The Southeast broke on top 1-0 in the opening frame after second baseman Sierra Stella drew a leadoff walk, made her way to third on a wild pitch and a groundout, then zipped home on another errant toss from the Central hurler.
"Everybody still breathing over here?" a stadium volunteer passing through the Southeast cheering section said.
In the bottom of the first, southpaw ace Lamb, she of the cyclonic windmill delivery, fanned Central in order, firing up the Warner Robins partisans.
The Day-Glo-orange-wearing Georgia contingent in the stands at near-full Alpenrose Stadium - moms, dads, friends and kin - was 50 or so strong and perched above the first-base dugout, waving enough signs and sporting enough funky hairdos to stage an episode of the old "Let's Make A Deal" gameshow. One mother donned a 10-gallon hat she'd spray-painted orange.

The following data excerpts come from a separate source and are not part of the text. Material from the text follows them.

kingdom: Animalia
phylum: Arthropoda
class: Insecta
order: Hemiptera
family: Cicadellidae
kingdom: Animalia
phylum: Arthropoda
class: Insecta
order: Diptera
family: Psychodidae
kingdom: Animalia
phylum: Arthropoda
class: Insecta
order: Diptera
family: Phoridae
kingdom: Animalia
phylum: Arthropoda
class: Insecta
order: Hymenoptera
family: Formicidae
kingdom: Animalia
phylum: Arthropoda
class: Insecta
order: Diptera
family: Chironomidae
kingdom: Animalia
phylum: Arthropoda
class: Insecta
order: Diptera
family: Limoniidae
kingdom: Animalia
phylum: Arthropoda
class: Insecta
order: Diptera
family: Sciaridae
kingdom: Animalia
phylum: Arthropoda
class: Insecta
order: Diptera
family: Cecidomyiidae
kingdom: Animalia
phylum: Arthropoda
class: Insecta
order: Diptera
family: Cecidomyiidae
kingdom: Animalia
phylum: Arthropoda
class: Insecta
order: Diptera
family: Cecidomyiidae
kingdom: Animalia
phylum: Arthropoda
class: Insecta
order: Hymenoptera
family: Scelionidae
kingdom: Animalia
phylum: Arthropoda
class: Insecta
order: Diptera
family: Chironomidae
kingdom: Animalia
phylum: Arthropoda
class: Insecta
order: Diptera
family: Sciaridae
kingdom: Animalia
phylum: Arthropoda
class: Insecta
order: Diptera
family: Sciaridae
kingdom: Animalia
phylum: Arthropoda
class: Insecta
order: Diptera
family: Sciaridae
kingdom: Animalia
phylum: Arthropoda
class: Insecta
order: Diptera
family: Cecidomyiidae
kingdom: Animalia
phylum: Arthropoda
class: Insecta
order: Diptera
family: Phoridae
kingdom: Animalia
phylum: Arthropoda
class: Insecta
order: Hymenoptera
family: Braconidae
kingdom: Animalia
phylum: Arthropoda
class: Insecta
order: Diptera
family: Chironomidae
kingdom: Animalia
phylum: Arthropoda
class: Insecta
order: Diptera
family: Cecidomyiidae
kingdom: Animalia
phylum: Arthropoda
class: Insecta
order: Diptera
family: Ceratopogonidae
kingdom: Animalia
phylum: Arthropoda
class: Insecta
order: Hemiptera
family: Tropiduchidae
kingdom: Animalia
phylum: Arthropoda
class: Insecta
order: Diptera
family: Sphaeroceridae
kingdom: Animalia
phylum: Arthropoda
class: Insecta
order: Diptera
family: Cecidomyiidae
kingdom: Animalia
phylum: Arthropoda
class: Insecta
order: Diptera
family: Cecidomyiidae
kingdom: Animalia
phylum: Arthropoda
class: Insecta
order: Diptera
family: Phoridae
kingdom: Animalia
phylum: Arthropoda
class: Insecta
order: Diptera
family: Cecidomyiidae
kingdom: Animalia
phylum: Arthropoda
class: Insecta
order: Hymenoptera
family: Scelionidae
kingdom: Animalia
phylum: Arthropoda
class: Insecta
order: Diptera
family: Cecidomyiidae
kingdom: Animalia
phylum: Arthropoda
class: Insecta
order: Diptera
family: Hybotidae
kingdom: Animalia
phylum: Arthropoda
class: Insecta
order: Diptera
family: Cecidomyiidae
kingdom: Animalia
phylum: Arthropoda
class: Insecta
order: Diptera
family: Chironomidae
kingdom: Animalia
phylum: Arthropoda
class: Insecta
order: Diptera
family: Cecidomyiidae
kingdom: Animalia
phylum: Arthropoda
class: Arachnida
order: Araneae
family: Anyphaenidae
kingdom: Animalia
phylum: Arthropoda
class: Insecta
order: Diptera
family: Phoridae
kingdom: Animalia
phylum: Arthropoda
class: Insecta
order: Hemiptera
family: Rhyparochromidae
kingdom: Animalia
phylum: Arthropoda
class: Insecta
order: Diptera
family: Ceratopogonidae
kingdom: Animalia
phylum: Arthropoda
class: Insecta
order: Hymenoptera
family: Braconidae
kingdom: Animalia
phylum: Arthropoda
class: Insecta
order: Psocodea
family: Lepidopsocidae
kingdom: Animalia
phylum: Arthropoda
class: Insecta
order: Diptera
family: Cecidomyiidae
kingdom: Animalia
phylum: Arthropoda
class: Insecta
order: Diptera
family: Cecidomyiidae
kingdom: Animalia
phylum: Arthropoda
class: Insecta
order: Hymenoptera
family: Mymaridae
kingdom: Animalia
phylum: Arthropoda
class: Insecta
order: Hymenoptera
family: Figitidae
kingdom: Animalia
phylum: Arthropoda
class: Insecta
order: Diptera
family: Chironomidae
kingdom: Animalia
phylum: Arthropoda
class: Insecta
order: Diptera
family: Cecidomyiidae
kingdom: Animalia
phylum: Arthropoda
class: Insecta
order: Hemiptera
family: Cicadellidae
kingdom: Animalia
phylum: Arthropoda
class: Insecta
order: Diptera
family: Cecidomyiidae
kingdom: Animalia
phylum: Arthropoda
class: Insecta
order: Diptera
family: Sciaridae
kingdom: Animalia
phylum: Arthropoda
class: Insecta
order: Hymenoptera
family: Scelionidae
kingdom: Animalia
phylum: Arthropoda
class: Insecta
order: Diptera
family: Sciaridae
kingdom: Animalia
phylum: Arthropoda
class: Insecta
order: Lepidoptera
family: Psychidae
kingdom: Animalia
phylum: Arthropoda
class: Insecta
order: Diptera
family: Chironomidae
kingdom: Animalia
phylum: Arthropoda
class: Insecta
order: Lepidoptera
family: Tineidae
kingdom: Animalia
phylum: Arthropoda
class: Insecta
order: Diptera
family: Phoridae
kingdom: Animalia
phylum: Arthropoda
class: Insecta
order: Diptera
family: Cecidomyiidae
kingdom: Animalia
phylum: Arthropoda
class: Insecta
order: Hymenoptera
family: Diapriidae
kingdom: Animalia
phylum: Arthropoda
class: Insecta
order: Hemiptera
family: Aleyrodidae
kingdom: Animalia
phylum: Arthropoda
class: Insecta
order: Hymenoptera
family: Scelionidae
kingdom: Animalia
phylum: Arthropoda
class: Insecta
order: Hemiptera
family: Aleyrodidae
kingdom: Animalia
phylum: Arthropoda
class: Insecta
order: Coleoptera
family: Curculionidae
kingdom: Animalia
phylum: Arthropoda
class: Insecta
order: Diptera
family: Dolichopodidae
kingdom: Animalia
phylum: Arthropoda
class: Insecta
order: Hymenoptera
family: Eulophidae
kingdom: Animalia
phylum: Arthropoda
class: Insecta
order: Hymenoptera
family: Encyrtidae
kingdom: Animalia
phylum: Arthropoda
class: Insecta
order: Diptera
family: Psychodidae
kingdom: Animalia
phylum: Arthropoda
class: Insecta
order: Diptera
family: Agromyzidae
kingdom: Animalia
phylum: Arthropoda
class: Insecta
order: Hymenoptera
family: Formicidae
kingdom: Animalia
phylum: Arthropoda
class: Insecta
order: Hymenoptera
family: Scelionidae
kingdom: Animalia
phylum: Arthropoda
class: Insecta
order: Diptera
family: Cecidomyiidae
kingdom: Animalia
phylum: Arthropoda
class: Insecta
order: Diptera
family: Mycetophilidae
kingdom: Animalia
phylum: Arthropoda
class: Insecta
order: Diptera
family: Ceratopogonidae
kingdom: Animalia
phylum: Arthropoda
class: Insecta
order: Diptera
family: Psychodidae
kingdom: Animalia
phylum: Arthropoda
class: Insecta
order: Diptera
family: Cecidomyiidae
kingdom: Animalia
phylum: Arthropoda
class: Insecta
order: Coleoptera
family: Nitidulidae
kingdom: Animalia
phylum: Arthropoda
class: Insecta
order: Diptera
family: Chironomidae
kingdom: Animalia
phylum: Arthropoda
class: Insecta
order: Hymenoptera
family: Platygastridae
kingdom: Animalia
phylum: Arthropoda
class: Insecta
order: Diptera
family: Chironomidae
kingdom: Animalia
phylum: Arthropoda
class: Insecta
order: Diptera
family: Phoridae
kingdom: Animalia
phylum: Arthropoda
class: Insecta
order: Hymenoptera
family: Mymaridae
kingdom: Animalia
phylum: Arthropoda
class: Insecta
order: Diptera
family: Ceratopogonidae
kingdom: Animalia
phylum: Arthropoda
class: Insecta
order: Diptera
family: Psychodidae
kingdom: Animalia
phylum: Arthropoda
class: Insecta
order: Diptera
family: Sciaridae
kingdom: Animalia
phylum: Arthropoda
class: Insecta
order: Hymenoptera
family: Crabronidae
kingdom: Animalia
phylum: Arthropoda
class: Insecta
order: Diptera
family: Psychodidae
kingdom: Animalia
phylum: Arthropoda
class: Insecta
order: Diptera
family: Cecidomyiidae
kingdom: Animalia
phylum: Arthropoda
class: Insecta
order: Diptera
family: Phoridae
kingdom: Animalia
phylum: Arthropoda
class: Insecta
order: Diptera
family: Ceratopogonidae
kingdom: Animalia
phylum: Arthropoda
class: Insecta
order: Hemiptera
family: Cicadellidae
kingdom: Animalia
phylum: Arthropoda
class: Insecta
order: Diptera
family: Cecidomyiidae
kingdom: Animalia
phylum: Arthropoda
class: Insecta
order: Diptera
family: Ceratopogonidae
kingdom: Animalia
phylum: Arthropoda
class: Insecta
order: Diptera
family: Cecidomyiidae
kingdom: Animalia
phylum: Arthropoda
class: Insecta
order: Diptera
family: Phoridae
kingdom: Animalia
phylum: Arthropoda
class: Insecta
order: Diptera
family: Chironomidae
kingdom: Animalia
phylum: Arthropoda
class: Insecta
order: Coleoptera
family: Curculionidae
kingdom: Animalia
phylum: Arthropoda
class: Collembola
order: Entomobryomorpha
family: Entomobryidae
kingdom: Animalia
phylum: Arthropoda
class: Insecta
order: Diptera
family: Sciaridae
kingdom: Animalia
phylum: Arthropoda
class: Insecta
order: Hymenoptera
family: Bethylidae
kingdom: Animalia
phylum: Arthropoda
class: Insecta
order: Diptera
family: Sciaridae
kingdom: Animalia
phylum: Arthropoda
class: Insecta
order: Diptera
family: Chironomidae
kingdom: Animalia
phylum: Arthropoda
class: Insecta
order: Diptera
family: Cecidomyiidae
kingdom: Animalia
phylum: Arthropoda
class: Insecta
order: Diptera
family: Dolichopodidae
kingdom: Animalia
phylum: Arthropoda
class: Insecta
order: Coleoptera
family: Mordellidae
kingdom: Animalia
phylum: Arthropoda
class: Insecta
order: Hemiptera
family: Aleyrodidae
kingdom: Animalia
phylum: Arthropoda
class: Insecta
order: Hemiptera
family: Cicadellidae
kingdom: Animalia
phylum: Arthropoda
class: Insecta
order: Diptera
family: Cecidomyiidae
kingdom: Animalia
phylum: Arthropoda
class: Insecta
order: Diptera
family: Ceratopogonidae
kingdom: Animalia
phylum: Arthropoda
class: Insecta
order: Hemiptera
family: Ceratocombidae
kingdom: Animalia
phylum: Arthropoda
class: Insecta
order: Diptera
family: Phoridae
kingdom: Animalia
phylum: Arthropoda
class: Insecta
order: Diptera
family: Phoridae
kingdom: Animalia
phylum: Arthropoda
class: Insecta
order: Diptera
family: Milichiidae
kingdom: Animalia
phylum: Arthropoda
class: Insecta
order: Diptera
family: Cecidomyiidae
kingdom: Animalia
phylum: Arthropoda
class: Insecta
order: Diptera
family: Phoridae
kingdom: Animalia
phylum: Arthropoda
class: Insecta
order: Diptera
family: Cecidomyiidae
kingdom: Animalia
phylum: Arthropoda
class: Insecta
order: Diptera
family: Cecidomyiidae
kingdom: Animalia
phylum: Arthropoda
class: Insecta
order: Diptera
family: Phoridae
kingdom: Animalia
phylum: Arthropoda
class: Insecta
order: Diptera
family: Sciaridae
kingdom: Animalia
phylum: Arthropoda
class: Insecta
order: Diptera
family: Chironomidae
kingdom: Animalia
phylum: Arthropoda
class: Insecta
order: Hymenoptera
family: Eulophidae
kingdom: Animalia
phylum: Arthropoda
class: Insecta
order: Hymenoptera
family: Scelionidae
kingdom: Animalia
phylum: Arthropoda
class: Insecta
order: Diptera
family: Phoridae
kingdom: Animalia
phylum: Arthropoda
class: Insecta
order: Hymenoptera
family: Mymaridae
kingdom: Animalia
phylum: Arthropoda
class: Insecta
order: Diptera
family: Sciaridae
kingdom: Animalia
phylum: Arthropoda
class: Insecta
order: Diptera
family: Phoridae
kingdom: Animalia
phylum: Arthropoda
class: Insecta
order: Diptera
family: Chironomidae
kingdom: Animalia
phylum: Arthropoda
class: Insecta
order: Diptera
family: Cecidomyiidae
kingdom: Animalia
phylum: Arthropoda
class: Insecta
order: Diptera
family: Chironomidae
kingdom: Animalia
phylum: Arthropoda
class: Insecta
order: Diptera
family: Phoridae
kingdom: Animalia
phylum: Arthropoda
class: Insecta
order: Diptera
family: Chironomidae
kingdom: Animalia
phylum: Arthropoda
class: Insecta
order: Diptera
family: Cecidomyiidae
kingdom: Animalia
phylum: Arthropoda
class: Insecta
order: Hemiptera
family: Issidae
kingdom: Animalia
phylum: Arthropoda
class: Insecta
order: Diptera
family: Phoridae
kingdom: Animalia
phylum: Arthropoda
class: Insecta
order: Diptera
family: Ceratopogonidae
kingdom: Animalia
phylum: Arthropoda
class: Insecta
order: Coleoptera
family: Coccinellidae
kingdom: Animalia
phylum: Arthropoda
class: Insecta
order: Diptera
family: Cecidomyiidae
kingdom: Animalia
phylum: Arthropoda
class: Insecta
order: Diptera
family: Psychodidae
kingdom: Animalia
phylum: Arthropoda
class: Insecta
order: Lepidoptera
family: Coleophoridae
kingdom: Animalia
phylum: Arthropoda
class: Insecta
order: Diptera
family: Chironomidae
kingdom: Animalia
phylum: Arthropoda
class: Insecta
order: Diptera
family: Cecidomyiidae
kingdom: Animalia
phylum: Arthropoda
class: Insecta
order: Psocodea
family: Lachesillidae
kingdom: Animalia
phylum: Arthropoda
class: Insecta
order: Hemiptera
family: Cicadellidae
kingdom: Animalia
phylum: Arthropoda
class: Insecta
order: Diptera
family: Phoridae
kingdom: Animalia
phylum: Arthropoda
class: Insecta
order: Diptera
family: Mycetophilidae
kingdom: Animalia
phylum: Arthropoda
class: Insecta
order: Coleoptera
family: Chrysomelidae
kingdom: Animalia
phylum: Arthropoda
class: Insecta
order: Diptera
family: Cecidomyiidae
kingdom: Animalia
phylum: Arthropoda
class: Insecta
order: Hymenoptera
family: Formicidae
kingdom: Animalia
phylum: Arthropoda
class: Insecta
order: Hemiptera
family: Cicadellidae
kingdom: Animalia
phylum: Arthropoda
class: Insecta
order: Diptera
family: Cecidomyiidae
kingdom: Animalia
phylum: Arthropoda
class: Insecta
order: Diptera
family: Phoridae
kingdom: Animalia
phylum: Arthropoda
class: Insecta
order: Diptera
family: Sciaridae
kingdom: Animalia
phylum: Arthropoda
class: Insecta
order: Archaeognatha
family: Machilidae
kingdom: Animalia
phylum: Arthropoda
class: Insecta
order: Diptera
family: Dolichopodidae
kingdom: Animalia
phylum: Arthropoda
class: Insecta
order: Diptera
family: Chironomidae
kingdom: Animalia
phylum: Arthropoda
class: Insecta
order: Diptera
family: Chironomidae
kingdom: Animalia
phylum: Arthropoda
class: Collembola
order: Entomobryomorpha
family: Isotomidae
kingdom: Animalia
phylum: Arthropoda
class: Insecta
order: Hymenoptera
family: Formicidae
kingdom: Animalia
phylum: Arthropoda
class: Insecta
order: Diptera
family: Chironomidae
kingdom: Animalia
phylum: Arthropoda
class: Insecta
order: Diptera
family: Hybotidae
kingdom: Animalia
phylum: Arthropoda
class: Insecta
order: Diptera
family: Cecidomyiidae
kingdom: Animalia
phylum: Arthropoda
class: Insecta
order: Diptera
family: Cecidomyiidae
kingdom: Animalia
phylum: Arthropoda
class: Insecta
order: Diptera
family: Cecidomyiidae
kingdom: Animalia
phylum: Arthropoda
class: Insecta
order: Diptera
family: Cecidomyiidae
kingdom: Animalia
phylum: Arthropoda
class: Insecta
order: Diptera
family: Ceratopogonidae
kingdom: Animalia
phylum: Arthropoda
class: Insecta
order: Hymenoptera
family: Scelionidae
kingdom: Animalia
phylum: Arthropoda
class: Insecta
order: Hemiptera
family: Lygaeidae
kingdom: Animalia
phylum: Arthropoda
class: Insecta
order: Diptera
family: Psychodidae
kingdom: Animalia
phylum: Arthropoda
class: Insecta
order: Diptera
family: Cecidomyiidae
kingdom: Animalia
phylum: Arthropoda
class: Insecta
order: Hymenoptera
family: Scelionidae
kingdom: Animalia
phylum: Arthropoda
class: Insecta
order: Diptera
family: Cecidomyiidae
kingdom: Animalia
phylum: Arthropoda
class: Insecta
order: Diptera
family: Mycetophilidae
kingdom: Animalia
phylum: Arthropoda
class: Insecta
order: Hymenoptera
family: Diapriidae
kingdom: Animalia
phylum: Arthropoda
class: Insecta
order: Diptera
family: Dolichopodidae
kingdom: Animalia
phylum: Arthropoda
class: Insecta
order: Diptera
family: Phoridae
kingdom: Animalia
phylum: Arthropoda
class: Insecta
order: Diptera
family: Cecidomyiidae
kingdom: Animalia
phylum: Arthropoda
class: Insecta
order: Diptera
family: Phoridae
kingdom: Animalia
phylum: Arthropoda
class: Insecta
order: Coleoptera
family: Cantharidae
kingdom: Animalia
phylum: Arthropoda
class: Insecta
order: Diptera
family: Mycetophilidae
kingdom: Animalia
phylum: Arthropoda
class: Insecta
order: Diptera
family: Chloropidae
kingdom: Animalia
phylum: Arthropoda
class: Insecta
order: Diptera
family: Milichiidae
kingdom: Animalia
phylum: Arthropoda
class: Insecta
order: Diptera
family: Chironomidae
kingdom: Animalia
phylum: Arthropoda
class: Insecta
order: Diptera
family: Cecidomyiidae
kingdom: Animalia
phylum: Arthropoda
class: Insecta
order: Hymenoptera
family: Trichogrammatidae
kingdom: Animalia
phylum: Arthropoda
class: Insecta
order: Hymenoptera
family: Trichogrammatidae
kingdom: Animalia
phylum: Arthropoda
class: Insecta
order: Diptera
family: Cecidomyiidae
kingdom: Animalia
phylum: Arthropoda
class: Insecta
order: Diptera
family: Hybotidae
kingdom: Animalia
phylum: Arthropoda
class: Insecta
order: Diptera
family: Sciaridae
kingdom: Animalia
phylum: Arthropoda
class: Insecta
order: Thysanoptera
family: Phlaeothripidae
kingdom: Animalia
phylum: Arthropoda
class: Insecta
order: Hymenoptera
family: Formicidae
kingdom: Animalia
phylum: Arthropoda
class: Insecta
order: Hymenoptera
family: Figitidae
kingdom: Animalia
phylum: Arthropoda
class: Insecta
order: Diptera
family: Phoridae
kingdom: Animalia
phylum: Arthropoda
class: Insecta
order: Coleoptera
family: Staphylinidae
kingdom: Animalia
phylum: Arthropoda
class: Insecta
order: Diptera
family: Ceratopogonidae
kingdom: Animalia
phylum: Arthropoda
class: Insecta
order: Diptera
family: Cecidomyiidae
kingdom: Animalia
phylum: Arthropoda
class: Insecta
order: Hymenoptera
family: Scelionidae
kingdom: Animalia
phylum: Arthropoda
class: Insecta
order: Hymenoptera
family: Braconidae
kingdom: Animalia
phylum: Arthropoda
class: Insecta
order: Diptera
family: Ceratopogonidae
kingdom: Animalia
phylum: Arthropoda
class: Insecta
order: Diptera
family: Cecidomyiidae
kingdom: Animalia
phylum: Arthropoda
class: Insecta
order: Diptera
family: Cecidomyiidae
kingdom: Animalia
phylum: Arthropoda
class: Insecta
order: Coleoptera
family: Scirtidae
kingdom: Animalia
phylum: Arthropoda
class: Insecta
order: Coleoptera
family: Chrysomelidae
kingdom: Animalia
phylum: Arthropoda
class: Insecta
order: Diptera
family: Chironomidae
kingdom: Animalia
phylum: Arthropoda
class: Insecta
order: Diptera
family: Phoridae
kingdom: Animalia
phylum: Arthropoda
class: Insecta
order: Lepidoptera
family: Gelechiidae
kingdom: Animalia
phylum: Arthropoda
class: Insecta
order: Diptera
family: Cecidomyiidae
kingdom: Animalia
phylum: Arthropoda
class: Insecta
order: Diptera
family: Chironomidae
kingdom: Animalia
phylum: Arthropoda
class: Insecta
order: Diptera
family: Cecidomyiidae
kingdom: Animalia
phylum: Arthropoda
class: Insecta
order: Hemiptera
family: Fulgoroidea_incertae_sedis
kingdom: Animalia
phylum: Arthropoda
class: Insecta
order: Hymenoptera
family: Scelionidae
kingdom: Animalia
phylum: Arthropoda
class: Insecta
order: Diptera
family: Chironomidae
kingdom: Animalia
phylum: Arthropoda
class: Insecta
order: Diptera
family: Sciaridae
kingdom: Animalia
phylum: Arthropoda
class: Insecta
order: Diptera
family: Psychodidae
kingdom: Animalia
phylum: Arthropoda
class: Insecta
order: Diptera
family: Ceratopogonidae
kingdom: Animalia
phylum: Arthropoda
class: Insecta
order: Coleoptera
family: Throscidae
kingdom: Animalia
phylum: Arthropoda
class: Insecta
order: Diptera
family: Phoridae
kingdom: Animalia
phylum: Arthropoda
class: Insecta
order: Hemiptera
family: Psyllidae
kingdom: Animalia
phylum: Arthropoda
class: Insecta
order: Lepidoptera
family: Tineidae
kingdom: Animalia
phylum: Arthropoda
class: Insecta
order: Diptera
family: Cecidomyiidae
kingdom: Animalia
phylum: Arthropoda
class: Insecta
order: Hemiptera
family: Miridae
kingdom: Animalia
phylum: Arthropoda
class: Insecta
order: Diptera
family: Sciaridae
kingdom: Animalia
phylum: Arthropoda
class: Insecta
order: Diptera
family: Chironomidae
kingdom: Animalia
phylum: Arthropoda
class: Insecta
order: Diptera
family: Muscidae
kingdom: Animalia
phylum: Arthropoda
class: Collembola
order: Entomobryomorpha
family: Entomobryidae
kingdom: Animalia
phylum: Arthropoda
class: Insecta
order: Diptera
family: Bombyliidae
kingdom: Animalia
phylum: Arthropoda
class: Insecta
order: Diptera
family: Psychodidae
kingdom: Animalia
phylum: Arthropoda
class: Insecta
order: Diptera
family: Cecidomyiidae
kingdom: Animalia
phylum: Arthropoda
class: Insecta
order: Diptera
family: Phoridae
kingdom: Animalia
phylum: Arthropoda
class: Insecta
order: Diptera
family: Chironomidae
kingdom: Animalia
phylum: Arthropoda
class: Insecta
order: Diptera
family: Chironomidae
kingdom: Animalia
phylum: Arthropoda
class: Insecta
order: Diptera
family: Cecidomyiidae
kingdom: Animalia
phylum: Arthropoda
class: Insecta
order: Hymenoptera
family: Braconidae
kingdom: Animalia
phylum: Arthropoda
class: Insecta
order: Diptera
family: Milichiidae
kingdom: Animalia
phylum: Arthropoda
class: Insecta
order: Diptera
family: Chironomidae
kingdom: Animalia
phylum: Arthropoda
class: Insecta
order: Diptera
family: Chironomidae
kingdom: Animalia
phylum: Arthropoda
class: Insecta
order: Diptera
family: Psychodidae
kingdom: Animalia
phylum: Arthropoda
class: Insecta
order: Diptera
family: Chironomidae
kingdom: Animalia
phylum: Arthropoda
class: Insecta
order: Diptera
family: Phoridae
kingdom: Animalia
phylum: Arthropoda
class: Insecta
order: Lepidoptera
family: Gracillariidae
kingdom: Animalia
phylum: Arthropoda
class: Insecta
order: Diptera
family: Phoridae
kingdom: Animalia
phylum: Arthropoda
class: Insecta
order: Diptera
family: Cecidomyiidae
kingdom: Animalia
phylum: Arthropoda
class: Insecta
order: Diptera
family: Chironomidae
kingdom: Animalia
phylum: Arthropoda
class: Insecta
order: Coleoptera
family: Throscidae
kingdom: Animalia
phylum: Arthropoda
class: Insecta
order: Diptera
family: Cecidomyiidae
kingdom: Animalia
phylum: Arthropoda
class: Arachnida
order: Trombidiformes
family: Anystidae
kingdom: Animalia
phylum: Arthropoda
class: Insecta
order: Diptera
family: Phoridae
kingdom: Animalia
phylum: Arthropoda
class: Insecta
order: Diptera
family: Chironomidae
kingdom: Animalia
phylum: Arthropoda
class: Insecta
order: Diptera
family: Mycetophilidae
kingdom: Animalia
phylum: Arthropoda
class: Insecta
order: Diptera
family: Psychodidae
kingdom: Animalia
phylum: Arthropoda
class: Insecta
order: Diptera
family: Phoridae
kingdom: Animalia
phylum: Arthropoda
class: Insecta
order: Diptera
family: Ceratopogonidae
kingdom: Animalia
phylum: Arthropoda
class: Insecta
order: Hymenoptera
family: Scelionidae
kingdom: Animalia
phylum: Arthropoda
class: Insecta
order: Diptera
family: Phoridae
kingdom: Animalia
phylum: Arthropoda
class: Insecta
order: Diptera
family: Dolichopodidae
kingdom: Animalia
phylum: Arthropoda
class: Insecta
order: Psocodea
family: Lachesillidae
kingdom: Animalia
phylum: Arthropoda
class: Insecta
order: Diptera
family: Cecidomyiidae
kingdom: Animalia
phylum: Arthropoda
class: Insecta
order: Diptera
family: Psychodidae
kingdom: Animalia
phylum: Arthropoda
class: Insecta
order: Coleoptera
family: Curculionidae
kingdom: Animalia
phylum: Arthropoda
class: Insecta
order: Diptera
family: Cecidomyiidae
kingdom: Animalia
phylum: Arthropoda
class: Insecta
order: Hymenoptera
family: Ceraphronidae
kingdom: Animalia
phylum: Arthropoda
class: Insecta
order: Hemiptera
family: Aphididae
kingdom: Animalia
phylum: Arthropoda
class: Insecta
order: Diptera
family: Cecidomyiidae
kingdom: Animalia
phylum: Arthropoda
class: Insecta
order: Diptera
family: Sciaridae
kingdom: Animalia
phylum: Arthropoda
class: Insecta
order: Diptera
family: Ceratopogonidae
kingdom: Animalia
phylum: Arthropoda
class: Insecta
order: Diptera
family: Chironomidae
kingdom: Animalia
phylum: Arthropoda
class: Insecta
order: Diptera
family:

The Warner Robins crowd's homemade placards, many of which doubled as hand fans in the dry, 88-degree heat, bore an assortment of good-luck cheers as well as messages to the folks back home.
"Wish You Were Here," said one meant for the players on last year's Robins team.
Another aimed at Georgia's starting third baseman read, "Knock It Down Taylor Brown."
But on this night it was starting pitcher Lamb setting down batter after batter, employing a crafty off-speed delivery to keep hitters off balance. She struck out seven of the first 10 she faced in the opening three innings, walking one.
But with one out in the fourth after another strikeout, Central threatened. Allyson Deemer lined a triple to the gap in right-center for the Central club's first and only hit.
Lamb, whose pitch speeds were in the mid-50s, then induced a chopper to first which Hayley Tierce charged, tagged the runner going by, and held the Central runner at third. Lamb then sat down the next batter on four pitches to end the frame and preserve the 1-0 Robins lead.
"She hit the triple, I couldn't help it," Lamb said. "I threw it a little too much over the plate and she got a hold of it. Then I realized what I did wrong."
But most of what she did was spot on as she fired her third shutout of the Series.
"Avery pitched out of her mind," manager Stella said.
Warner Robins left seven runners on base through the first five innings, and in the fifth drew a pair of walks to start the inning but left them stranded after three consecutive fly-ball outs.
After Lamb tallied her tenth strikeout to polish off the bottom of the fifth in order, Robins outfielder Ashley Killebrew set up in the front of the batter's box and belted a double that nearly one-hopped the 209 sign on the wall in left-center.
After a pair of infield pop-outs and a tapper to first, Killebrew was left standing at second.
In the home half of the sixth, after Lamb fanned her 11th batter and set to work on the top of the Central order, a Georgia fan hollered, "Bow your back, baby!"
On cue, Lamb delivered a good pitch that was grounded to short and fired to first for the second out.
Five pitches later, strikeout No. 12 sealed the win.
Half an hour after that, Lamb checked her cell phone. She had 156 text messages.
One was from her favorite player, University of Georgia pitcher Alison Owens, who said she was "so proud and excited" to be her favorite athlete.
"Go Georgia!" she wrote. "We are all cheering for y'all!"